- _Tarefa 1_
De acordo com o comentário no texto apresentado, onde é "fabricada" a medida de Deus?

- _Texto apresentado_
========================================================================
Tempo de Quaresma II Semana
Evangelho:
Lc 6 36-38
36 Sede
misericordiosos, como também vosso Pai é misericordioso. 37 Não
julgueis e não sereis julgados; não condeneis e não sereis condenados; perdoai
e sereis perdoados; 38 dai e dar-se-vos-á. Uma medida boa, cheia,
recalcada e a transbordar vos será lançada nas dobras do vosso vestido. Porque,
com a mesma medida com que medirdes para os outros, será medido para vós».
Comentário:
A
medida que o Senhor usa para connosco é infinitamente desproporcional à que
usamos para com os outros e, até, para com Ele.
Não
admira que seja assim; a nossa é uma medida humana, a de Deus é divina; a nossa
é limitada pelas nossas fraquezas, calculismo e pouca generosidade; a de Deus
não tem limites; a que temos usamo-la na terra, a de Deus é
"fabricada" no Céu.
A
medida de Deus e a medida dos homens!
Ainda
bem que o Senhor é generoso porque se, de facto e - como diz - usasse para
connosco a medida que usamos não nos chegariam senão uma ínfima parte das
graças que tem para nos dar.
(ama, comentário sobre Lc 6, 36-38,
2011.03.21)
Leitura espiritual
EXORTAÇÃO APOSTÓLICA EVANGELII GAUDIUM
DO SANTO PADRE FRANCISCO
AO EPISCOPADO, AO CLERO ÀS
PESSOAS CONSAGRADAS E AOS FIÉIS LEIGOS SOBRE O ANÚNCIO DO EVANGELHO NO MUNDO
ACTUAL
1. A Alegria do Evangelho enche o
coração e a vida inteira daqueles que se encontram com Jesus. Quantos se deixam
salvar por Ele são libertados do pecado, da tristeza, do vazio interior, do
isolamento. Com Jesus Cristo, renasce sem cessar a alegria. Quero, com esta
Exortação, dirigir-me aos fiéis cristãos a fim de os convidar para uma nova
etapa evangelizadora marcada por esta alegria e indicar caminhos para o
percurso da Igreja nos próximos anos.
I. alegria
que se renova e comunica
2. O grande risco do mundo actual, com
sua múltipla e avassaladora oferta de consumo, é uma tristeza individualista
que brota do coração comodista e mesquinho, da busca desordenada de prazeres
superficiais, da consciência isolada.
Quando a vida interior se fecha nos próprios
interesses, deixa de haver espaço para os outros, já não entram os pobres, já
não se ouve a voz de Deus, já não se goza da doce alegria do seu amor, nem
fervilha o entusiasmo de fazer o bem. Este é um risco, certo e permanente, que
correm também os crentes. Muitos caem nele, transformando-se em pessoas
ressentidas, queixosas, sem vida.
Esta não é a escolha duma vida digna e
plena, este não é o desígnio que Deus tem para nós, esta não é a vida no
Espírito que jorra do coração de Cristo ressuscitado.
3. Convido todo o cristão, em qualquer
lugar e situação que se encontre, a renovar hoje mesmo o seu encontro pessoal
com Jesus Cristo ou, pelo menos, a tomar a decisão de se deixar encontrar por
Ele, de O procurar dia a dia sem cessar. Não há motivo para alguém poder pensar
que este convite não lhe diz respeito, já que «da alegria trazida pelo Senhor
ninguém é excluído»
========================================================================
- _Linhas_
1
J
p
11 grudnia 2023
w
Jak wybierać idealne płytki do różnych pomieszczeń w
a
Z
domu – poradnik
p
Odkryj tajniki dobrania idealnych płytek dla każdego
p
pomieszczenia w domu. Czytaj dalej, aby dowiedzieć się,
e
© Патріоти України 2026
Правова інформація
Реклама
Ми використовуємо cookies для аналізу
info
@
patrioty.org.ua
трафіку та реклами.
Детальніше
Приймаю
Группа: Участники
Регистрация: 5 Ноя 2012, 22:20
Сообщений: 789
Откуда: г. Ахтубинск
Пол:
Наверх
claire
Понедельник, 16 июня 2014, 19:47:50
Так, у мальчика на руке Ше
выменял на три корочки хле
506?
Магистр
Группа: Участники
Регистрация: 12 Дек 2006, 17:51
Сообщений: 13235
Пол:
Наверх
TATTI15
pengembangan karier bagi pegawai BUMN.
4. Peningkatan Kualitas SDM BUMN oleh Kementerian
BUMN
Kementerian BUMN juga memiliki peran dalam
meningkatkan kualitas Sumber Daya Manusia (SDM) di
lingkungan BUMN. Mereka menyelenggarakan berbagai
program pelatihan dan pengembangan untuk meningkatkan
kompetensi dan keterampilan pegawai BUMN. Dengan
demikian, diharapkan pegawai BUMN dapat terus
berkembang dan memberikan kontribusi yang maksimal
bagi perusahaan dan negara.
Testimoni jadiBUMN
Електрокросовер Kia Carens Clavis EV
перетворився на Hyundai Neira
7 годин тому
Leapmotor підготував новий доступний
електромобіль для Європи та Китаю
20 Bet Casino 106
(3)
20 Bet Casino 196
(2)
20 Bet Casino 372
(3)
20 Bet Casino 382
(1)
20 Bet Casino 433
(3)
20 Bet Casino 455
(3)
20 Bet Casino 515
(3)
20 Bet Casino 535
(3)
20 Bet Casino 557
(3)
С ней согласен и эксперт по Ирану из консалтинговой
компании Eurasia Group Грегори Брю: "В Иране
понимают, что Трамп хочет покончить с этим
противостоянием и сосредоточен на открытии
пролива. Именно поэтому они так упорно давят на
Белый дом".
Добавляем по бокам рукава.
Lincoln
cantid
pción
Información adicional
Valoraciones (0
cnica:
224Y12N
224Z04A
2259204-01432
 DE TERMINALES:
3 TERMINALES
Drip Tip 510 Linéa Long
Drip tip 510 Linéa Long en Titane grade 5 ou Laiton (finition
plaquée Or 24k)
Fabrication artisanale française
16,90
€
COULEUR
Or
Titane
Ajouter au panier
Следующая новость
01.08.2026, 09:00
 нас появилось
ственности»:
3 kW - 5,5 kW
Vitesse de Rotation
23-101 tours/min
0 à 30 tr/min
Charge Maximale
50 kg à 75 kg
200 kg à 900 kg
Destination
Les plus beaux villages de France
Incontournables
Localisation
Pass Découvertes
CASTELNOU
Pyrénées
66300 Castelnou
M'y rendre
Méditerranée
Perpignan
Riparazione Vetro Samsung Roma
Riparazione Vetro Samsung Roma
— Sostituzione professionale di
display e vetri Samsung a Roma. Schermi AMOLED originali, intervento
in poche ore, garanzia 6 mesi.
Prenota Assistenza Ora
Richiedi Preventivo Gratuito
========================================================================
- _Tarefa 2_
Reproduza sem alterações as linhas, da primeira delas até a que contém "Так, у мальчика на руке Ше", incluindo as duas.

- _Solução 1_
No Céu.

- _Solução 2_
1
J
p
11 grudnia 2023
w
Jak wybierać idealne płytki do różnych pomieszczeń w
a
Z
domu – poradnik
p
Odkryj tajniki dobrania idealnych płytek dla każdego
p
pomieszczenia w domu. Czytaj dalej, aby dowiedzieć się,
e
© Патріоти України 2026
Правова інформація
Реклама
Ми використовуємо cookies для аналізу
info
@
patrioty.org.ua
трафіку та реклами.
Детальніше
Приймаю
Группа: Участники
Регистрация: 5 Ноя 2012, 22:20
Сообщений: 789
Откуда: г. Ахтубинск
Пол:
Наверх
claire
Понедельник, 16 июня 2014, 19:47:50
Так, у мальчика на руке Ше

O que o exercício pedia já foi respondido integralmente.